Canadians deserve a plan to address the backlogs at Service Canada and Citizenship and Immigration Canada to ensure fair and timely service for everyone. In this budget, there would be no new money for Service Canada, despite the continued increases to its responsibility to deliver programs.
Canadians deserve more money for Veterans Affairs Canada and the reopening of the Veterans Affairs Canada offices. Our military desperately needs investment in mental health care for our soldiers and our veterans. I am disappointed to see that there would be no investment at all in mental health.
Canadians deserve a strategy for improving the manufacturing and food processing sectors. What we got are further tax reductions for big corporations involved in manufacturing and processing, with tax breaks totalling more than $60 billion from 2008 to 2014. There was an extension of this measure, for an additional $1.5 billion. For these profitable big businesses, these tax breaks do not include any guarantee of job creation or any other benefit to our communities. I would say it is a failure to build the economy.
What Canadians deserve is a real jobs strategy that would actually help people get back to work, not more TV commercials offering false hope. We need to hear about real progress with manufacturing, food production and processing, and small business start-up help.
Canadians also deserve a plan to keep our postal service. The current plan for Canada Post will stop doorstep delivery for millions of Canadians, while dramatically increasing postal rates. Ending doorstep delivery is a real threat to vulnerable Canadians with mobility issues, including seniors and people living with disabilities. Hiking the cost of stamps by 59% will hurt overburdened families and small businesses that rely on those mail services.
The Conservatives often say that they want the government to run like a business, but what business survives by making customers pay more to get less?
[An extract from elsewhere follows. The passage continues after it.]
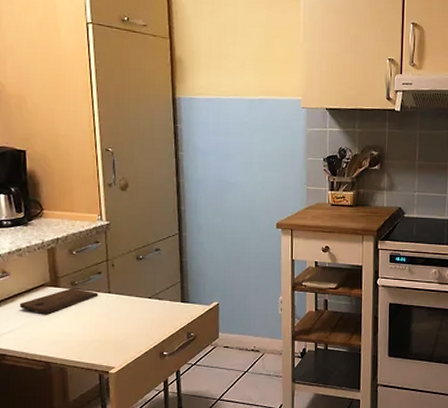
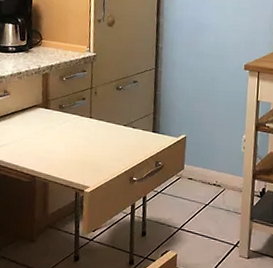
cutting board: present [19,288,99,314] -> none [15,110,82,132]

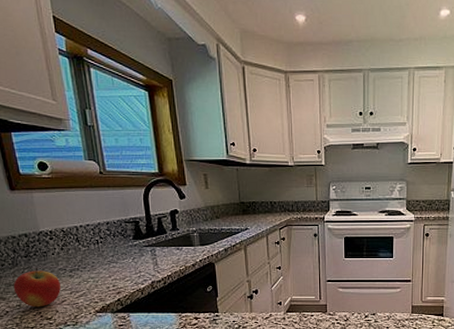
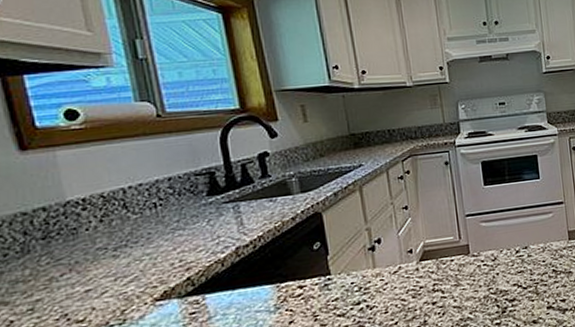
apple: present [13,267,61,308] -> none [22,250,99,309]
New Democrats believe it is time to modernize Canada Post to better serve Canadians and strengthen the bottom line, but getting there requires innovation, not decimation.
Unfortunately, instead of keeping their promise to protect Canadian consumers, the Conservatives are too busy protecting themselves and their insider friends in the Senate and the PMO.
Canada Post connects Canadians from coast to coast to coast. It is an important entity, and it is important to keep that connection and keep it affordable. We can do this. The government could have done it in the budget. Canadians deserve better than a do-nothing budget that tells them to manage with less from a government that does not understand its obligations to the people.
As I said, government exists to look after those who are vulnerable, to create a climate where jobs can be created, to protect communities, and to deliver services. This budget does absolutely none of that. We see layoff after layoff at Service Canada, among the people who provide the services. We have seen veterans offices closed. We have seen tax cuts to corporate entities that do not need them and make huge profits.
We see nothing of significance to the small and medium businesses that are part of our communities, that believe in our communities, and that actually create jobs. There is nothing for the youth. Our young people deserve the opportunity for access to the economy. Small and medium businesses could do that with a tax credit in the budget, but it is not there. That is a travesty.